渋谷・スペイン坂上のミニシアター「シネマライズ」(渋谷区宇田川町、TEL 03-3464-0051)は今春から、パルコ(本部=神泉町)エンタテインメント事業部に上映作品の番組編成を業務委託する。
1986(昭和61)年にオープンした同館は、ミニシアターの先駆け的存在として、「ムトゥ 踊るマハラジャ」(1998年、K・S・ラヴィクマール監督)、「アメリ」(2001年、ジャン=ピエール・ジュネ監督)などのヒット作を送り出してきた。開館当初、地下1階(220席)と2階(303席)の2スクリーンを展開し、2004年にデジタル上映劇場「ライズX(エックス)」(40席)を地下2階にオープン。昨年6月には、地下1階のスクリーンと「ライズエックス」での上映を終了し、現在は1スクリーンのみで営業している。
配給会社の倒産が相次いでいることから作品の供給が減り「作品選択の幅が狭まってきている」ことや、2次使用がメジャーになり収益が減少していることなどを受け、渋谷パルコ・パート3の「シネクイント」の運営を手掛ける同部に番組編成を委託し、一本化するに至った。毛色の異なる作品を扱う互いの情報をすり合わせることで、「作品の選択肢も増え、間口も広がる」とシネマライズを運営する泰和企業の頼光裕社長。

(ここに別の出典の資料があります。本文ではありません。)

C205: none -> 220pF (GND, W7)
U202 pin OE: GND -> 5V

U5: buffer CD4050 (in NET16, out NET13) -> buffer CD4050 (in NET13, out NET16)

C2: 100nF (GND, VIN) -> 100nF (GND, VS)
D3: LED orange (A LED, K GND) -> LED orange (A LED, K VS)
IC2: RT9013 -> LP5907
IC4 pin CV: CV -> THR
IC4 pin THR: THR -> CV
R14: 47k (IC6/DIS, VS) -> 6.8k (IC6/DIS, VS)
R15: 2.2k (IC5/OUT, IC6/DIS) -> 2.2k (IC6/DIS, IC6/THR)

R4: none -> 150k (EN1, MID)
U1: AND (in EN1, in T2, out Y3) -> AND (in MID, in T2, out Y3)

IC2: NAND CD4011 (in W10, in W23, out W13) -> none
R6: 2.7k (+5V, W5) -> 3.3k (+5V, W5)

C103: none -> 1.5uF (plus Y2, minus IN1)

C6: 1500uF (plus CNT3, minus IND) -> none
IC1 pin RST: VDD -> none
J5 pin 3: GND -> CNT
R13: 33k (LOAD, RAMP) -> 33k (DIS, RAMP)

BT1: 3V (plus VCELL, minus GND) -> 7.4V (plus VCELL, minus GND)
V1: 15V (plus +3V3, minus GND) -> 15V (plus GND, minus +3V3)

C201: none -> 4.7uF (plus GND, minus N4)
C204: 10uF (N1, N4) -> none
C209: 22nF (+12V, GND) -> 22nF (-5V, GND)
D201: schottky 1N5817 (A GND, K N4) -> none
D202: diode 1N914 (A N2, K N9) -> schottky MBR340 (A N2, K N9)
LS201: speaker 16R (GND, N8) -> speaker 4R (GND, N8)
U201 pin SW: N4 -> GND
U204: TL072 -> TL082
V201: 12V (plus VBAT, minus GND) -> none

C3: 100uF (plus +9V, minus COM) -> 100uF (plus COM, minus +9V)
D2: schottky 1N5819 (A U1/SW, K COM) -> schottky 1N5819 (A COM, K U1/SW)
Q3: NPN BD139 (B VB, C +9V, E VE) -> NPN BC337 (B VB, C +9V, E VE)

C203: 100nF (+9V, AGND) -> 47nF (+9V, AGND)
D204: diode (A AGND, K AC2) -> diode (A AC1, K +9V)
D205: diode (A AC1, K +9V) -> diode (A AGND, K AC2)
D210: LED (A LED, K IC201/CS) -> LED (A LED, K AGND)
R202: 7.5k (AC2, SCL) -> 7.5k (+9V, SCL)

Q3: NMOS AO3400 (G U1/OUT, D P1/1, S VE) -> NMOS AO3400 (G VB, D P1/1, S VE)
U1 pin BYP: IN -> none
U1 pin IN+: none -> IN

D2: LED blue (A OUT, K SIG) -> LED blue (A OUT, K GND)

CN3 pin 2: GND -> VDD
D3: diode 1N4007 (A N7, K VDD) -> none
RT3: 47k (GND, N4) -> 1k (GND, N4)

今後、パルコと連動した企画展などのプロモーションも展開していく。
「後ろ向きなことではないので、これまでやってきたことを一切やめることはない。当館が見つけてきた映画、上映したいと思った映画は上映する。当館『らしさ』があるのなら、それを残しつつ時代に合わせてしなやかに間口を広げていきたい」。広域渋谷圏のミニシアターが相次いで閉館している渋谷エリアを「盛り上げていきたい」とも。
パルコによる番組は4月より徐々に導入し、5月のゴールデンウイーク以降ごろには移行を終える予定。